The four companies that closed out the day, all of which launched in Slack, embody the ways in which the email-killing messaging platform both improves and complicates work. Statsbot pulls data from Google Analytics and other sources into Slack conversations as needed, or at scheduled times. Zoom.ai manages scheduling and introductions in ways that could be particularly useful for employees in sales roles. Both offer straightforward productivity value for overstretched professionals.
Coach Otto and CareerLark, in contrast, are treading on shifting ground. Each one is designed to help employees better manage the kind of conversations they might otherwise bungle or avoid—an enormous challenge when Slack itself is rapidly changing cultural and linguistic norms. Coach Otto, for example, uses role-play scenarios to help employees prepare for difficult conversations. But the in-person versions of those scenarios, where there’s no room to hide body language or emotion, could play out in very different ways. Similarly, CareerLark has launched with a bot designed to facilitate feedback. The bot prompts managers to offer employees targeted pointers, but a critique could be interpreted as harsh or discouraging if a manager doesn’t supply the right GIF to soften the blow. In short, both bots’ fate depends on their ability to develop an AI that understands the nuances and vagaries of language, in a chat context.
Even bot makers and enthusiasts concede that computers’ ability to parse natural language remains primitive at best. “We aren’t there yet,” says Daniel Ilkovich, founder and CEO of Dexter, a Betaworks incubated bot-making platform. “There are a lot of intricacies in what a human is trying to say.” He recommends that developers design pre-programmed responses, using buttons, and elegant ways of getting out of misunderstandings.
Bot discovery also remains a concern, but perhaps a premature one. If a bot can’t sustain a conversation and isn’t worth finding, no App Store equivalent is going to save it from oblivion.
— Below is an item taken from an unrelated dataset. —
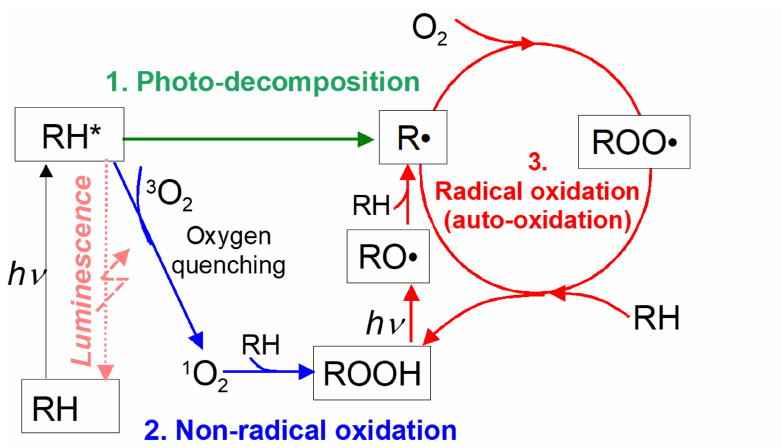
Figure 1. Schematic of photodegradation of an organic luminophore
Yet for all the questions bots raise, they do provide clear advantages over many existing tools. Investors have started defining bots in terms of “conversational interfaces” and “conversational commerce,” but that kind of tech jargon doesn’t really do justice to the shift in user expectations that bots represent. Twitter, for example, is a conversational interface. But on Twitter, there is not the same expectation of response. I can hope for a reply from a brand when I tweet a complaint about its customer service, but to some extent I am simply venting. Twitter’s unhappy marriage of broadcast and conversation is at the heart of its limitations as a platform.
Bots, in contrast, are predicated on the idea of a timely, personalized response. They are, in essence, more personalized versions of the Google search bar, reborn in chat. In time, they will very likely anticipate your question before you ask even ask it—the bot equivalent of Google autocomplete.
“The real power of bots is when you have multiple people having a conversation among themselves with a bot providing functionality in-line to that conversation,” predicts Phil Libin, the former CEO of Evernote and now a bot investor at General Catalyst. He expects to see the first bot IPO within two to three years.
For now, the companies that completed Botcamp would probably settle for a seed round. And those of us who live our days on Slack will continue hoping for the day when we can program a personal bot to reply to the boss, celebrate team victories ()—and give us cover to actually do our jobs.